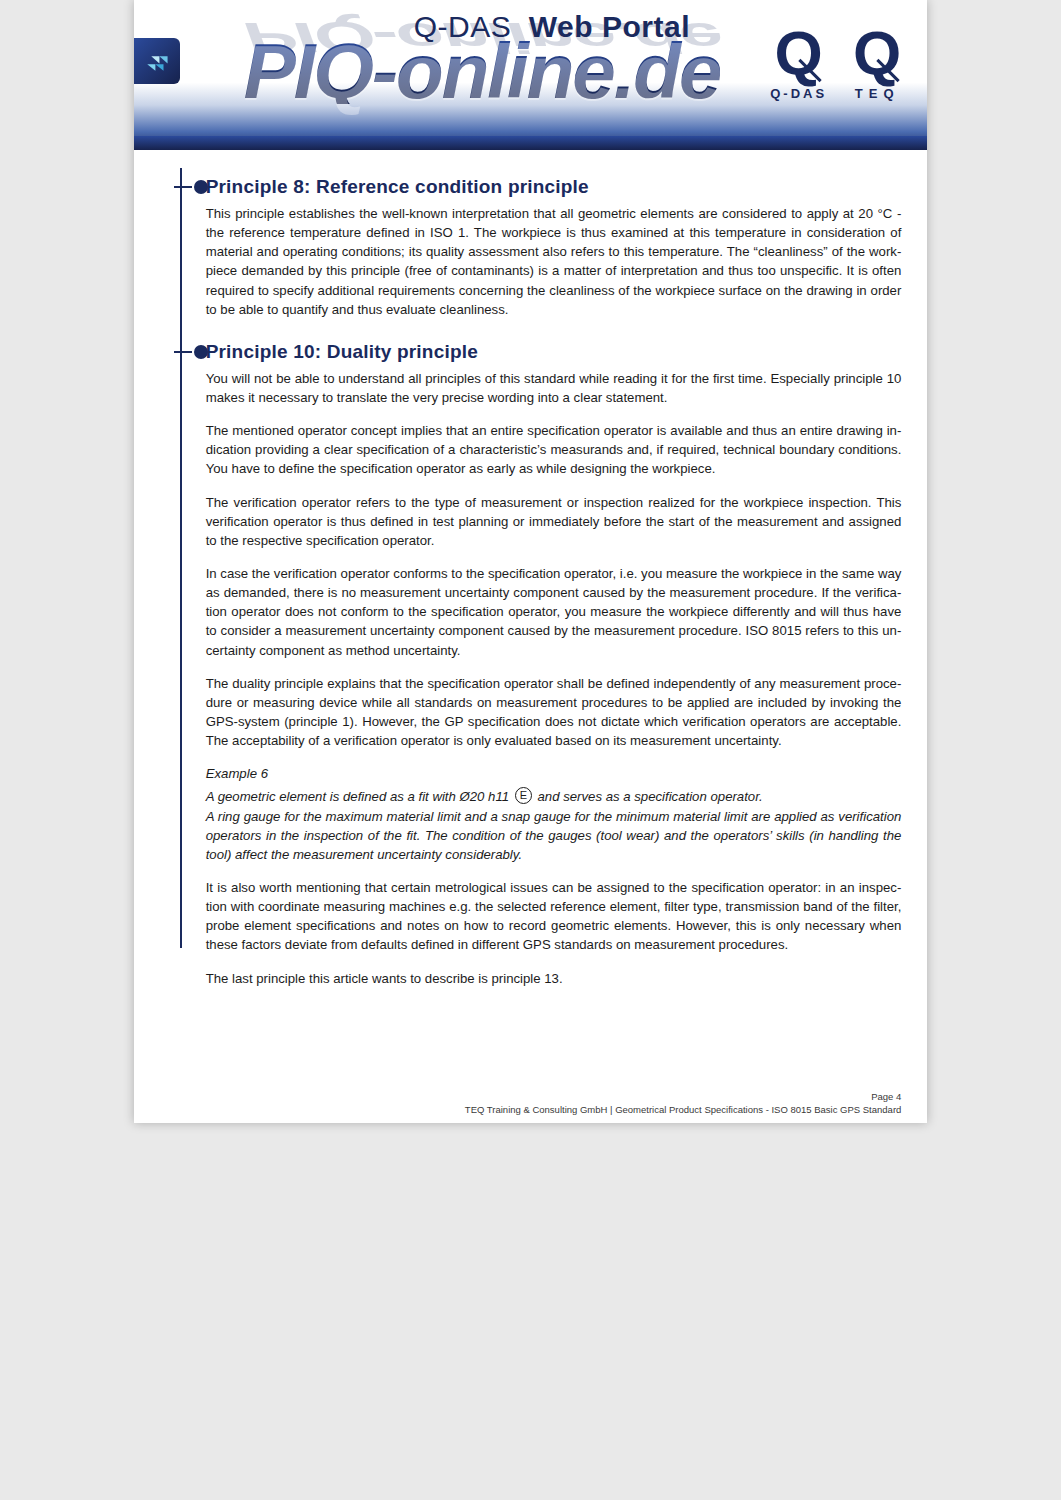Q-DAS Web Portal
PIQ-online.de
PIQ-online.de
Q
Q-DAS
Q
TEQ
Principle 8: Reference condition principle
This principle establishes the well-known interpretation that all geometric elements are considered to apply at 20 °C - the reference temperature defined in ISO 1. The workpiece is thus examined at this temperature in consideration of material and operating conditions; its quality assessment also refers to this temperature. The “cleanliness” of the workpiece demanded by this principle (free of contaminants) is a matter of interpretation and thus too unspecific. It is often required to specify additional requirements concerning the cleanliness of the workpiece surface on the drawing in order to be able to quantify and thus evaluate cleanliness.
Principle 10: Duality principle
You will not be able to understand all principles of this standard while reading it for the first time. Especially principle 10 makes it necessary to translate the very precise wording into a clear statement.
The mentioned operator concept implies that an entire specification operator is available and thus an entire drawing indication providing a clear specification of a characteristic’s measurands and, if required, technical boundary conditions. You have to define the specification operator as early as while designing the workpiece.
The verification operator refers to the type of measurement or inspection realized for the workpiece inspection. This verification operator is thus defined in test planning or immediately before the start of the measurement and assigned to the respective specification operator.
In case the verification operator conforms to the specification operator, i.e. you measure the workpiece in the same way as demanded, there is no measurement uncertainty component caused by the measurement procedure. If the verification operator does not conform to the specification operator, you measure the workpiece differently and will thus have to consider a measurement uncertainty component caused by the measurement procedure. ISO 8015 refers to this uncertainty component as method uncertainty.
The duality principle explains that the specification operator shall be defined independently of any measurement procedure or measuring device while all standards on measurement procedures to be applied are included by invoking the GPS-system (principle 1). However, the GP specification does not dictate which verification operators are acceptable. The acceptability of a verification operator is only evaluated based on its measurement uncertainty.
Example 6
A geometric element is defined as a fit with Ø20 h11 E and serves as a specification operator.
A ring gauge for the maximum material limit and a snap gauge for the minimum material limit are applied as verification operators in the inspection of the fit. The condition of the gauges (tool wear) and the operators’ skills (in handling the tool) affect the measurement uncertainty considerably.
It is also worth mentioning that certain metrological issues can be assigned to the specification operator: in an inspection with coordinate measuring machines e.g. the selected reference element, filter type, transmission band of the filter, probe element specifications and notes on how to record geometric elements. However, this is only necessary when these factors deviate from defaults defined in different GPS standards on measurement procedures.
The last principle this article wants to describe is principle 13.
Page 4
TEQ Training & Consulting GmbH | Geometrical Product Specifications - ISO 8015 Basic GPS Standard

--

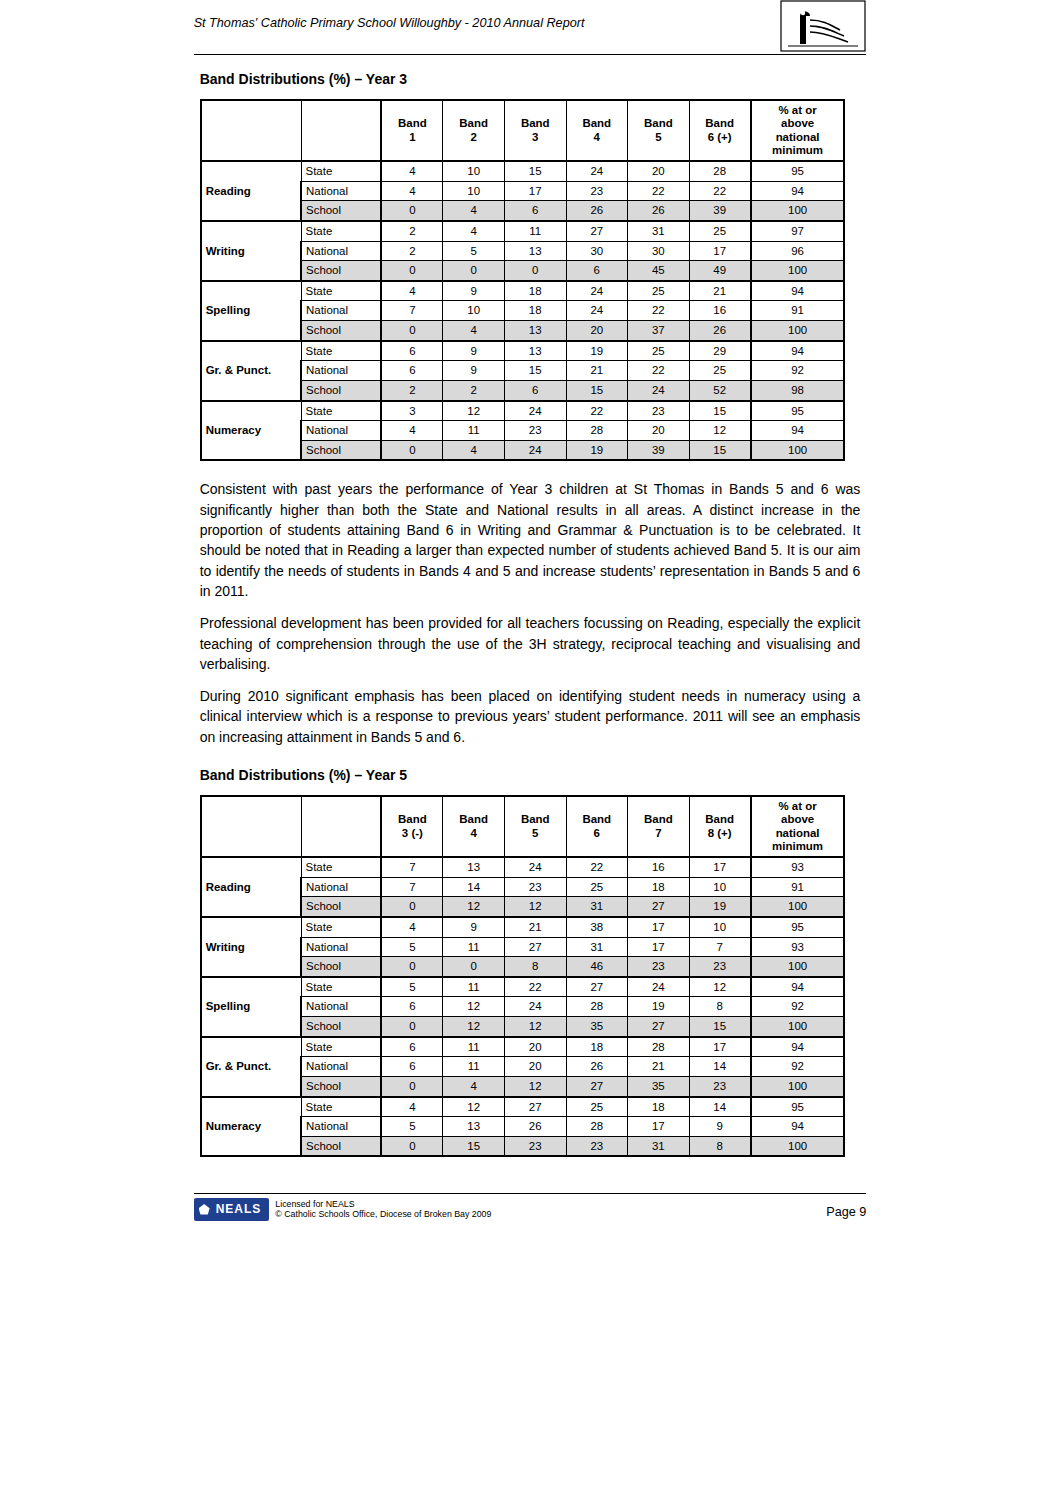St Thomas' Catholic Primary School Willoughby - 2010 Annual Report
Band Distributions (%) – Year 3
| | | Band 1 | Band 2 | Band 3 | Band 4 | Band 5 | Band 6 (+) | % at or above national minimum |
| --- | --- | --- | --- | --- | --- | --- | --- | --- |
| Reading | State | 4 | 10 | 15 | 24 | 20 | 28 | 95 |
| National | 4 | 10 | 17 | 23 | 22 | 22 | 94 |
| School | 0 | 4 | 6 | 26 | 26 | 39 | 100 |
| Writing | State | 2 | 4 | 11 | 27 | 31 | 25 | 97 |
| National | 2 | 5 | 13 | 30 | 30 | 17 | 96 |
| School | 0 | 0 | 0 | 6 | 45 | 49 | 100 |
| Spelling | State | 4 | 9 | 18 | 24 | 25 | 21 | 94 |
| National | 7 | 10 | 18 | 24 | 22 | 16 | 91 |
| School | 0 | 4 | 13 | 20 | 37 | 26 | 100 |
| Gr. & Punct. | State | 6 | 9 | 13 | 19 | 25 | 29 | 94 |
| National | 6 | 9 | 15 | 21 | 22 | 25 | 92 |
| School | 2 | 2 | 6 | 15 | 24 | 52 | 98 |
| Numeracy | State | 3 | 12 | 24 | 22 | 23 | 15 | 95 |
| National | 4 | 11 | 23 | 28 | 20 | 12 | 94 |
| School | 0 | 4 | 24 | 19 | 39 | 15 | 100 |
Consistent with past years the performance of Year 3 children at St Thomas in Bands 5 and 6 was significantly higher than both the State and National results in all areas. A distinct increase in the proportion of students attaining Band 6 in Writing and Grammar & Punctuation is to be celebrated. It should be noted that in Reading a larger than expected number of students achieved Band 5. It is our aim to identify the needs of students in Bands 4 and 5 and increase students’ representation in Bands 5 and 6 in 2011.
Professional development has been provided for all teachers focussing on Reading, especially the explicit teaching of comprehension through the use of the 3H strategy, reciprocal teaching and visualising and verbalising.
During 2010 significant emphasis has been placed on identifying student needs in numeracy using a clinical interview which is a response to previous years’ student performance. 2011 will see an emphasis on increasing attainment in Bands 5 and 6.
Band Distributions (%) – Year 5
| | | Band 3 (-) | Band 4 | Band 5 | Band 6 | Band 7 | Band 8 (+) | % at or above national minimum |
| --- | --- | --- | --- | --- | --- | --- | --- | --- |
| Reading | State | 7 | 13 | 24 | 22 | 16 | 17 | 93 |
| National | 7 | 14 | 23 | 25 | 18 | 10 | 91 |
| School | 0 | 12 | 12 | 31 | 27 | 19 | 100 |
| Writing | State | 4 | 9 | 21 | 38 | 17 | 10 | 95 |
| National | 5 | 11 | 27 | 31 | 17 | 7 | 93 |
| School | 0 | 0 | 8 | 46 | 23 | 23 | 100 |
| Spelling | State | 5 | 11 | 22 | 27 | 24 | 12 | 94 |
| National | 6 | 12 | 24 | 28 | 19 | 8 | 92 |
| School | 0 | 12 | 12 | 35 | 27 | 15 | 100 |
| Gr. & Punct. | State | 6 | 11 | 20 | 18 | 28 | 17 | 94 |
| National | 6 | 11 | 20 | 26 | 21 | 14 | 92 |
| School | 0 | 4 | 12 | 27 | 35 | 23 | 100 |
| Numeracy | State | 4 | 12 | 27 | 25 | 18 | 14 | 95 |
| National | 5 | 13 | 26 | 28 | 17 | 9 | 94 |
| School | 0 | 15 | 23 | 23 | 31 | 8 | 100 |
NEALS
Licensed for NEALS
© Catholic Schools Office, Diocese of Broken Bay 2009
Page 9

### Task to complete
Tally every line in the listing above that contains "have", then state only the total.

### Answer below
2